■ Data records
┌──
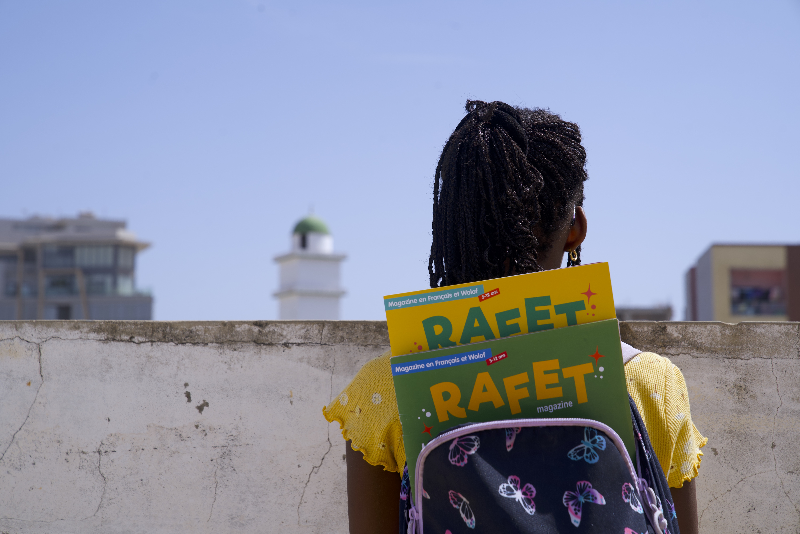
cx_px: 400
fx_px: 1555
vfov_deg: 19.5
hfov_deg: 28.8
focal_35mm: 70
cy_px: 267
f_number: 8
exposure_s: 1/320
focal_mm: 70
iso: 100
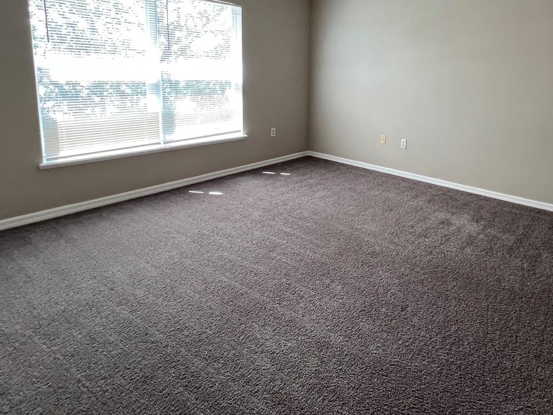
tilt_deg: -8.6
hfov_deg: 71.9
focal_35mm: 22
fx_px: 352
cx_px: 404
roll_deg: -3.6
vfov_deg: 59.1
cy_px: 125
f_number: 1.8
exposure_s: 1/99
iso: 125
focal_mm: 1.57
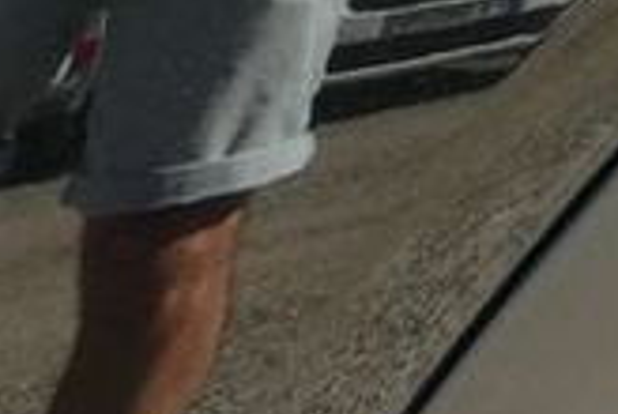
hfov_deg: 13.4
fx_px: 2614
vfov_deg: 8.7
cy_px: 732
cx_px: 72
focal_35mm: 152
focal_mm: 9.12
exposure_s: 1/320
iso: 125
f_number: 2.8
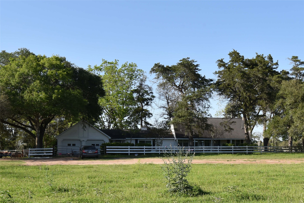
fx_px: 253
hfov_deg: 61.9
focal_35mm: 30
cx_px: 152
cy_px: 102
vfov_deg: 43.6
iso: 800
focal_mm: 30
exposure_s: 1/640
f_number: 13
└──
■ Task
Beginning with the line where "hfov_deg: 71.9" appears, transcribe the records above word for word through their last line, and include no pictures.

■ Response to the task
hfov_deg: 71.9
focal_35mm: 22
fx_px: 352
cx_px: 404
roll_deg: -3.6
vfov_deg: 59.1
cy_px: 125
f_number: 1.8
exposure_s: 1/99
iso: 125
focal_mm: 1.57
hfov_deg: 13.4
fx_px: 2614
vfov_deg: 8.7
cy_px: 732
cx_px: 72
focal_35mm: 152
focal_mm: 9.12
exposure_s: 1/320
iso: 125
f_number: 2.8
fx_px: 253
hfov_deg: 61.9
focal_35mm: 30
cx_px: 152
cy_px: 102
vfov_deg: 43.6
iso: 800
focal_mm: 30
exposure_s: 1/640
f_number: 13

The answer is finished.